Dataset records
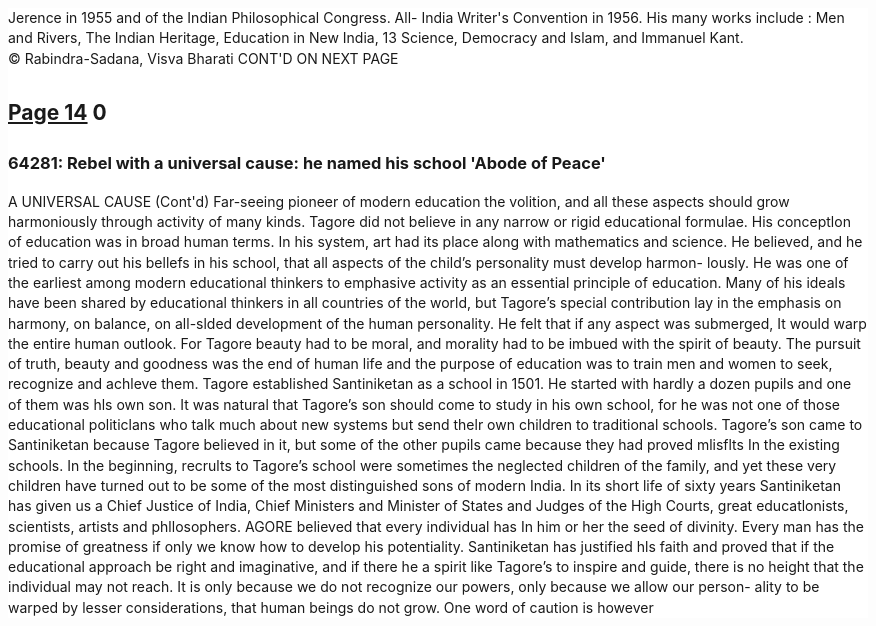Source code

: Jerence in 1955 and of the Indian Philosophical Congress. All- 
India Writer's Convention in 1956. His many works include : 
Men and Rivers, The Indian Heritage, Education in New India, 13 
Science, Democracy and Islam, and Immanuel Kant.   
© Rabindra-Sadana, Visva Bharati CONT'D ON NEXT PAGE 

## [Page 14](https://demo.humlab.umu.se/courier/064331engo.pdf#page=14) 0

### 64281: Rebel with a universal cause: he named his school 'Abode of Peace'

A UNIVERSAL CAUSE (Cont'd) 
Far-seeing pioneer of modern education 
the volition, and all these aspects should grow 
harmoniously through activity of many kinds. 
Tagore did not believe in any narrow or rigid 
educational formulae. His conceptlon of education was 
in broad human terms. In his system, art had its place 
along with mathematics and science. He believed, and 
he tried to carry out his bellefs in his school, that all 
aspects of the child’s personality must develop harmon- 
lously. He was one of the earliest among modern 
educational thinkers to emphasive activity as an 
essential principle of education. 
Many of his ideals have been shared by educational 
thinkers in all countries of the world, but Tagore’s 
special contribution lay in the emphasis on harmony, on 
balance, on all-slded development of the human 
personality. He felt that if any aspect was submerged, 
It would warp the entire human outlook. For Tagore 
beauty had to be moral, and morality had to be imbued 
with the spirit of beauty. The pursuit of truth, beauty 
and goodness was the end of human life and the purpose 
of education was to train men and women to seek, 
recognize and achleve them. 
Tagore established Santiniketan as a school in 1501. 
He started with hardly a dozen pupils and one of them 
was hls own son. It was natural that Tagore’s son should 
come to study in his own school, for he was not one 
of those educational politiclans who talk much about new 
systems but send thelr own children to traditional schools. 
Tagore’s son came to Santiniketan because Tagore believed 
in it, but some of the other pupils came because they had 
proved mlisflts In the existing schools. In the beginning, 
recrults to Tagore’s school were sometimes the neglected 
children of the family, and yet these very children have 
turned out to be some of the most distinguished sons of 
modern India. In its short life of sixty years Santiniketan 
has given us a Chief Justice of India, Chief Ministers and 
Minister of States and Judges of the High Courts, great 
educatlonists, scientists, artists and phllosophers. 
AGORE believed that every individual has In 
him or her the seed of divinity. Every man 
has the promise of greatness if only we know how to 
develop his potentiality. Santiniketan has justified hls 
faith and proved that if the educational approach be 
right and imaginative, and if there he a spirit like 
Tagore’s to inspire and guide, there is no height that the 
individual may not reach. It is only because we do not 
recognize our powers, only because we allow our person- 
ality to be warped by lesser considerations, that human 
beings do not grow. One word of caution is however 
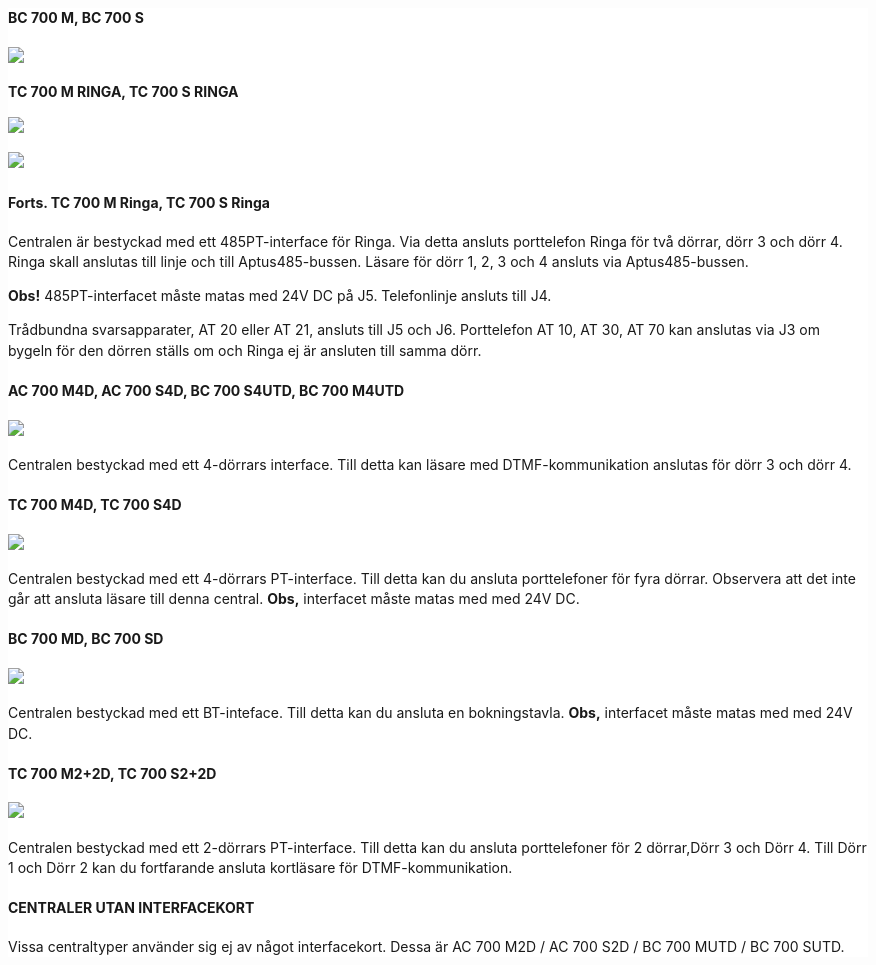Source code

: #### **BC 700 M, BC 700 S**

![](_page_3_Figure_13.jpeg)

**TC 700 M RINGA, TC 700 S RINGA**

![](_page_3_Figure_15.jpeg)

![](_page_4_Picture_1.jpeg)

#### Forts. TC 700 M Ringa, TC 700 S Ringa

Centralen är bestyckad med ett 485PT-interface för Ringa. Via detta ansluts porttelefon Ringa för två dörrar, dörr 3 och dörr 4. Ringa skall anslutas till linje och till Aptus485-bussen. Läsare för dörr 1, 2, 3 och 4 ansluts via Aptus485-bussen.

**Obs!** 485PT-interfacet måste matas med 24V DC på J5. Telefonlinje ansluts till J4.

Trådbundna svarsapparater, AT 20 eller AT 21, ansluts till J5 och J6. Porttelefon AT 10, AT 30, AT 70 kan anslutas via J3 om bygeln för den dörren ställs om och Ringa ej är ansluten till samma dörr.

#### **AC 700 M4D, AC 700 S4D, BC 700 S4UTD, BC 700 M4UTD**

![](_page_4_Figure_8.jpeg)

Centralen bestyckad med ett 4-dörrars interface. Till detta kan läsare med DTMF-kommunikation anslutas för dörr 3 och dörr 4.

#### **TC 700 M4D, TC 700 S4D**

![](_page_4_Figure_11.jpeg)

Centralen bestyckad med ett 4-dörrars PT-interface. Till detta kan du ansluta porttelefoner för fyra dörrar. Observera att det inte går att ansluta läsare till denna central. **Obs,** interfacet måste matas med med 24V DC.

#### **BC 700 MD, BC 700 SD**

![](_page_4_Figure_14.jpeg)

Centralen bestyckad med ett BT-inteface. Till detta kan du ansluta en bokningstavla. **Obs,** interfacet måste matas med med 24V DC.

#### **TC 700 M2+2D, TC 700 S2+2D**

![](_page_4_Figure_17.jpeg)

Centralen bestyckad med ett 2-dörrars PT-interface. Till detta kan du ansluta porttelefoner för 2 dörrar,Dörr 3 och Dörr 4. Till Dörr 1 och Dörr 2 kan du fortfarande ansluta kortläsare för DTMF-kommunikation.

#### **CENTRALER UTAN INTERFACEKORT**

Vissa centraltyper använder sig ej av något interfacekort. Dessa är AC 700 M2D / AC 700 S2D / BC 700 MUTD / BC 700 SUTD.
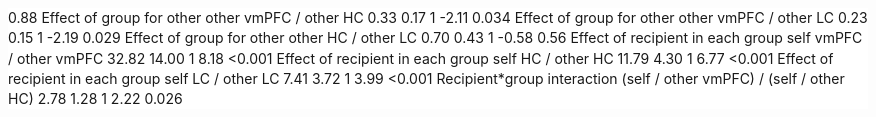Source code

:    <td style="text-align:center;"> 0.88 </td>
  </tr>
  <tr>
   <td style="text-align:left;"> Effect of group for other </td>
   <td style="text-align:left;"> other vmPFC / other HC </td>
   <td style="text-align:center;"> 0.33 </td>
   <td style="text-align:center;"> 0.17 </td>
   <td style="text-align:center;"> 1 </td>
   <td style="text-align:center;"> -2.11 </td>
   <td style="text-align:center;"> 0.034 </td>
  </tr>
  <tr>
   <td style="text-align:left;"> Effect of group for other </td>
   <td style="text-align:left;"> other vmPFC / other LC </td>
   <td style="text-align:center;"> 0.23 </td>
   <td style="text-align:center;"> 0.15 </td>
   <td style="text-align:center;"> 1 </td>
   <td style="text-align:center;"> -2.19 </td>
   <td style="text-align:center;"> 0.029 </td>
  </tr>
  <tr>
   <td style="text-align:left;"> Effect of group for other </td>
   <td style="text-align:left;"> other HC / other LC </td>
   <td style="text-align:center;"> 0.70 </td>
   <td style="text-align:center;"> 0.43 </td>
   <td style="text-align:center;"> 1 </td>
   <td style="text-align:center;"> -0.58 </td>
   <td style="text-align:center;"> 0.56 </td>
  </tr>
  <tr>
   <td style="text-align:left;"> Effect of recipient in each group </td>
   <td style="text-align:left;"> self vmPFC / other vmPFC </td>
   <td style="text-align:center;"> 32.82 </td>
   <td style="text-align:center;"> 14.00 </td>
   <td style="text-align:center;"> 1 </td>
   <td style="text-align:center;"> 8.18 </td>
   <td style="text-align:center;"> &lt;0.001 </td>
  </tr>
  <tr>
   <td style="text-align:left;"> Effect of recipient in each group </td>
   <td style="text-align:left;"> self HC / other HC </td>
   <td style="text-align:center;"> 11.79 </td>
   <td style="text-align:center;"> 4.30 </td>
   <td style="text-align:center;"> 1 </td>
   <td style="text-align:center;"> 6.77 </td>
   <td style="text-align:center;"> &lt;0.001 </td>
  </tr>
  <tr>
   <td style="text-align:left;"> Effect of recipient in each group </td>
   <td style="text-align:left;"> self LC / other LC </td>
   <td style="text-align:center;"> 7.41 </td>
   <td style="text-align:center;"> 3.72 </td>
   <td style="text-align:center;"> 1 </td>
   <td style="text-align:center;"> 3.99 </td>
   <td style="text-align:center;"> &lt;0.001 </td>
  </tr>
  <tr>
   <td style="text-align:left;"> Recipient*group interaction </td>
   <td style="text-align:left;"> (self / other vmPFC) / (self / other HC) </td>
   <td style="text-align:center;"> 2.78 </td>
   <td style="text-align:center;"> 1.28 </td>
   <td style="text-align:center;"> 1 </td>
   <td style="text-align:center;"> 2.22 </td>
   <td style="text-align:center;"> 0.026 </td>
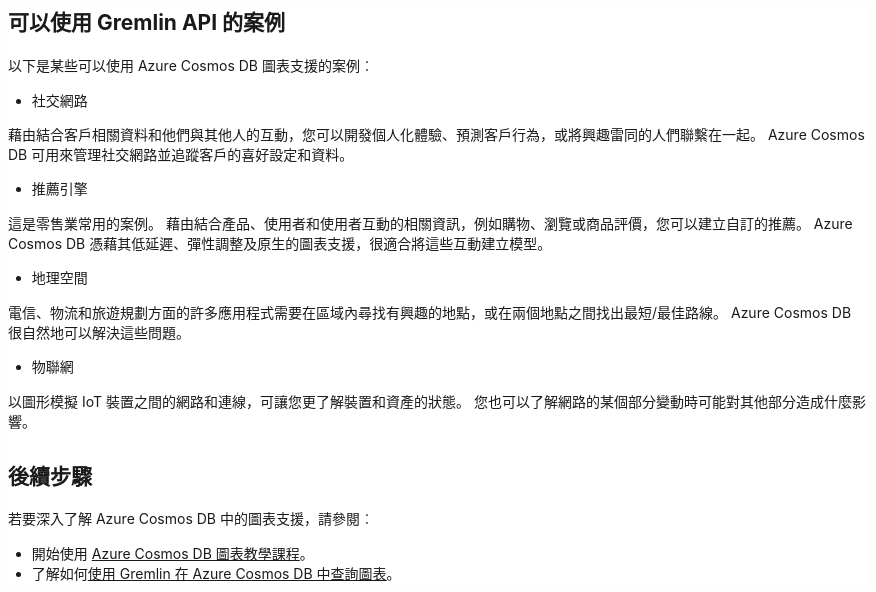 

## <a name="scenarios-that-can-use-gremlin-api"></a>可以使用 Gremlin API 的案例
以下是某些可以使用 Azure Cosmos DB 圖表支援的案例︰

* 社交網路

 藉由結合客戶相關資料和他們與其他人的互動，您可以開發個人化體驗、預測客戶行為，或將興趣雷同的人們聯繫在一起。 Azure Cosmos DB 可用來管理社交網路並追蹤客戶的喜好設定和資料。

* 推薦引擎

 這是零售業常用的案例。 藉由結合產品、使用者和使用者互動的相關資訊，例如購物、瀏覽或商品評價，您可以建立自訂的推薦。 Azure Cosmos DB 憑藉其低延遲、彈性調整及原生的圖表支援，很適合將這些互動建立模型。

* 地理空間

 電信、物流和旅遊規劃方面的許多應用程式需要在區域內尋找有興趣的地點，或在兩個地點之間找出最短/最佳路線。 Azure Cosmos DB 很自然地可以解決這些問題。

* 物聯網

 以圖形模擬 IoT 裝置之間的網路和連線，可讓您更了解裝置和資產的狀態。 您也可以了解網路的某個部分變動時可能對其他部分造成什麼影響。

## <a name="next-steps"></a>後續步驟
若要深入了解 Azure Cosmos DB 中的圖表支援，請參閱︰

* 開始使用 [Azure Cosmos DB 圖表教學課程](create-graph-dotnet.md)。
* 了解如何[使用 Gremlin 在 Azure Cosmos DB 中查詢圖表](gremlin-support.md)。
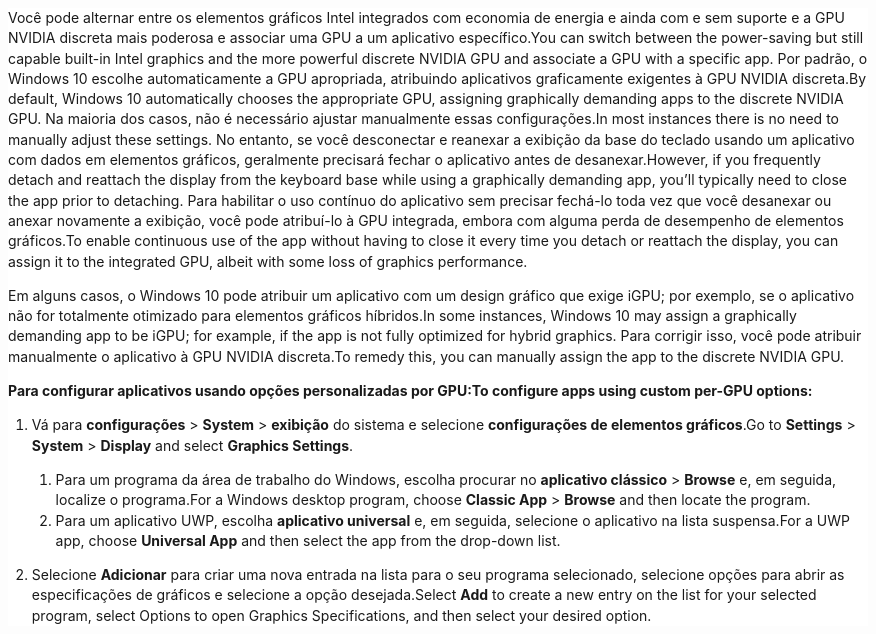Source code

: <span data-ttu-id="f338a-278">Você pode alternar entre os elementos gráficos Intel integrados com economia de energia e ainda com e sem suporte e a GPU NVIDIA discreta mais poderosa e associar uma GPU a um aplicativo específico.</span><span class="sxs-lookup"><span data-stu-id="f338a-278">You can switch between the power-saving but still capable built-in Intel graphics and the more powerful discrete NVIDIA GPU and associate a GPU with a specific app.</span></span> <span data-ttu-id="f338a-279">Por padrão, o Windows 10 escolhe automaticamente a GPU apropriada, atribuindo aplicativos graficamente exigentes à GPU NVIDIA discreta.</span><span class="sxs-lookup"><span data-stu-id="f338a-279">By default, Windows 10 automatically chooses the appropriate GPU, assigning graphically demanding apps to the discrete NVIDIA GPU.</span></span> <span data-ttu-id="f338a-280">Na maioria dos casos, não é necessário ajustar manualmente essas configurações.</span><span class="sxs-lookup"><span data-stu-id="f338a-280">In most instances there is no need to manually adjust these settings.</span></span> <span data-ttu-id="f338a-281">No entanto, se você desconectar e reanexar a exibição da base do teclado usando um aplicativo com dados em elementos gráficos, geralmente precisará fechar o aplicativo antes de desanexar.</span><span class="sxs-lookup"><span data-stu-id="f338a-281">However, if you frequently detach and reattach the display from the keyboard base while using a graphically demanding app, you’ll typically need to close the app prior to detaching.</span></span> <span data-ttu-id="f338a-282">Para habilitar o uso contínuo do aplicativo sem precisar fechá-lo toda vez que você desanexar ou anexar novamente a exibição, você pode atribuí-lo à GPU integrada, embora com alguma perda de desempenho de elementos gráficos.</span><span class="sxs-lookup"><span data-stu-id="f338a-282">To enable continuous use of the app without having to close it every time you detach or reattach the display, you can assign it to the integrated GPU, albeit with some loss of graphics performance.</span></span>  

<span data-ttu-id="f338a-283">Em alguns casos, o Windows 10 pode atribuir um aplicativo com um design gráfico que exige iGPU; por exemplo, se o aplicativo não for totalmente otimizado para elementos gráficos híbridos.</span><span class="sxs-lookup"><span data-stu-id="f338a-283">In some instances, Windows 10 may assign a graphically demanding app to be iGPU; for example, if the app is not fully optimized for hybrid graphics.</span></span> <span data-ttu-id="f338a-284">Para corrigir isso, você pode atribuir manualmente o aplicativo à GPU NVIDIA discreta.</span><span class="sxs-lookup"><span data-stu-id="f338a-284">To remedy this, you can manually assign the app to the discrete NVIDIA GPU.</span></span>

**<span data-ttu-id="f338a-285">Para configurar aplicativos usando opções personalizadas por GPU:</span><span class="sxs-lookup"><span data-stu-id="f338a-285">To configure apps using custom per-GPU options:</span></span>**  

1. <span data-ttu-id="f338a-286">Vá para **configurações**  >  **System**  >  **exibição** do sistema e selecione **configurações de elementos gráficos**.</span><span class="sxs-lookup"><span data-stu-id="f338a-286">Go to **Settings** > **System** > **Display** and select **Graphics Settings**.</span></span>

    1. <span data-ttu-id="f338a-287">Para um programa da área de trabalho do Windows, escolha procurar no **aplicativo clássico**  >  **Browse** e, em seguida, localize o programa.</span><span class="sxs-lookup"><span data-stu-id="f338a-287">For a Windows desktop program, choose **Classic App** > **Browse** and then locate the program.</span></span>
    2. <span data-ttu-id="f338a-288">Para um aplicativo UWP, escolha **aplicativo universal** e, em seguida, selecione o aplicativo na lista suspensa.</span><span class="sxs-lookup"><span data-stu-id="f338a-288">For a UWP app, choose **Universal App** and then select the app from the drop-down list.</span></span>

2. <span data-ttu-id="f338a-289">Selecione **Adicionar** para criar uma nova entrada na lista para o seu programa selecionado, selecione opções para abrir as especificações de gráficos e selecione a opção desejada.</span><span class="sxs-lookup"><span data-stu-id="f338a-289">Select **Add** to create a new entry on the list for your selected program, select Options to open Graphics Specifications, and then select your desired option.</span></span>
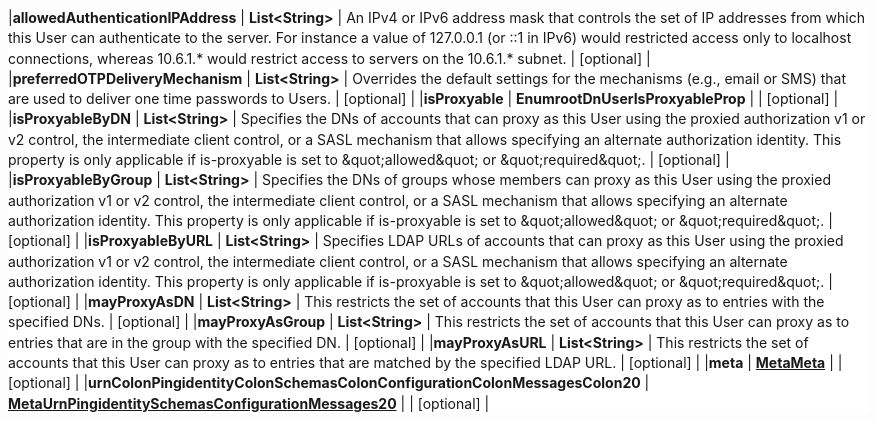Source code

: |**allowedAuthenticationIPAddress** | **List&lt;String&gt;** | An IPv4 or IPv6 address mask that controls the set of IP addresses from which this User can authenticate to the server. For instance a value of 127.0.0.1 (or ::1 in IPv6) would restricted access only to localhost connections, whereas 10.6.1.* would restrict access to servers on the 10.6.1.* subnet. |  [optional] |
|**preferredOTPDeliveryMechanism** | **List&lt;String&gt;** | Overrides the default settings for the mechanisms (e.g., email or SMS) that are used to deliver one time passwords to Users. |  [optional] |
|**isProxyable** | **EnumrootDnUserIsProxyableProp** |  |  [optional] |
|**isProxyableByDN** | **List&lt;String&gt;** | Specifies the DNs of accounts that can proxy as this User using the proxied authorization v1 or v2 control, the intermediate client control, or a SASL mechanism that allows specifying an alternate authorization identity. This property is only applicable if is-proxyable is set to \&quot;allowed\&quot; or \&quot;required\&quot;. |  [optional] |
|**isProxyableByGroup** | **List&lt;String&gt;** | Specifies the DNs of groups whose members can proxy as this User using the proxied authorization v1 or v2 control, the intermediate client control, or a SASL mechanism that allows specifying an alternate authorization identity. This property is only applicable if is-proxyable is set to \&quot;allowed\&quot; or \&quot;required\&quot;. |  [optional] |
|**isProxyableByURL** | **List&lt;String&gt;** | Specifies LDAP URLs of accounts that can proxy as this User using the proxied authorization v1 or v2 control, the intermediate client control, or a SASL mechanism that allows specifying an alternate authorization identity. This property is only applicable if is-proxyable is set to \&quot;allowed\&quot; or \&quot;required\&quot;. |  [optional] |
|**mayProxyAsDN** | **List&lt;String&gt;** | This restricts the set of accounts that this User can proxy as to entries with the specified DNs. |  [optional] |
|**mayProxyAsGroup** | **List&lt;String&gt;** | This restricts the set of accounts that this User can proxy as to entries that are in the group with the specified DN. |  [optional] |
|**mayProxyAsURL** | **List&lt;String&gt;** | This restricts the set of accounts that this User can proxy as to entries that are matched by the specified LDAP URL. |  [optional] |
|**meta** | [**MetaMeta**](MetaMeta.md) |  |  [optional] |
|**urnColonPingidentityColonSchemasColonConfigurationColonMessagesColon20** | [**MetaUrnPingidentitySchemasConfigurationMessages20**](MetaUrnPingidentitySchemasConfigurationMessages20.md) |  |  [optional] |



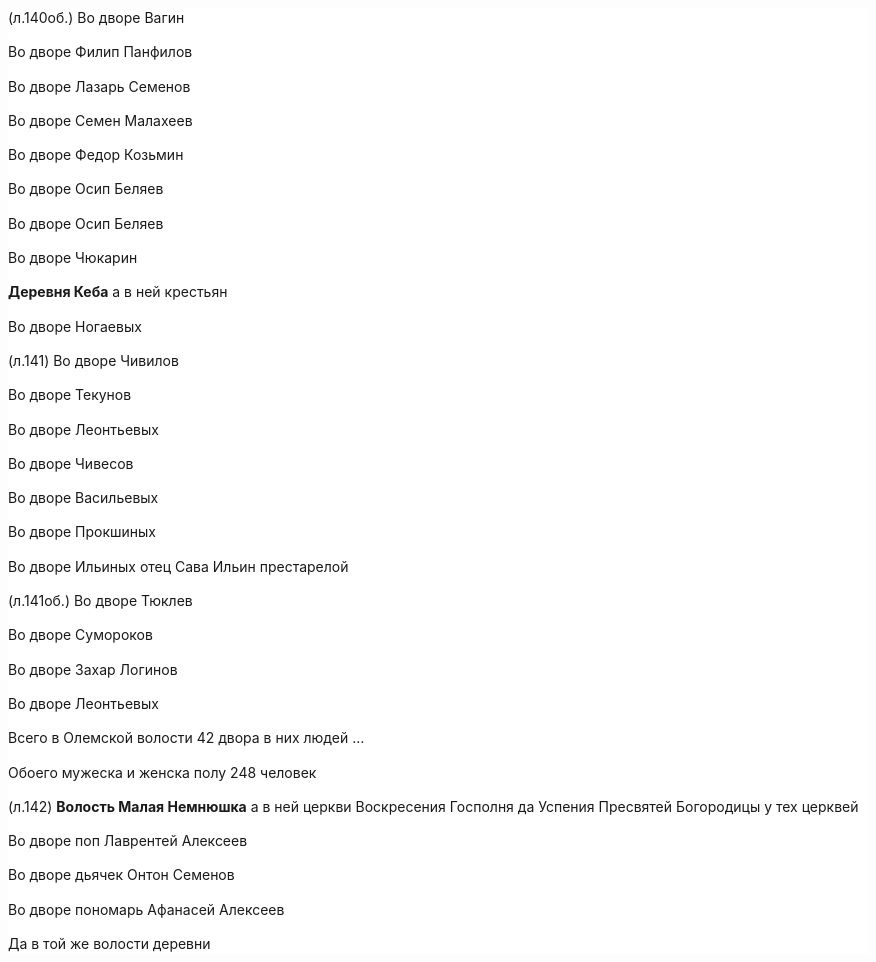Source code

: (л.140об.) Во дворе Вагин

Во дворе Филип Панфилов

Во дворе Лазарь Семенов 

Во дворе Семен Малахеев

Во дворе Федор Козьмин

Во дворе Осип Беляев

Во дворе Осип Беляев

Во дворе Чюкарин



**Деревня Кеба** а в ней крестьян



Во дворе Ногаевых

(л.141) Во дворе Чивилов

Во дворе Текунов

Во дворе Леонтьевых

Во дворе Чивесов

Во дворе Васильевых

Во дворе Прокшиных

Во дворе Ильиных отец Сава Ильин престарелой

(л.141об.) Во дворе Тюклев

Во дворе Сумороков

Во дворе Захар Логинов

Во дворе Леонтьевых



Всего в Олемской волости 42 двора в них людей …

Обоего мужеска и женска полу 248 человек



(л.142) **Волость Малая Немнюшка** а в ней церкви Воскресения Госполня да Успения Пресвятей Богородицы у тех церквей



Во дворе поп Лаврентей Алексеев

Во дворе дьячек Онтон Семенов 

Во дворе пономарь Афанасей Алексеев



Да в той же волости деревни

Instruction — Could you return all lines from the records that include the word "have"?

Solution for this problem —
Many of his ideals have been shared by educational 
children of the family, and yet these very children have 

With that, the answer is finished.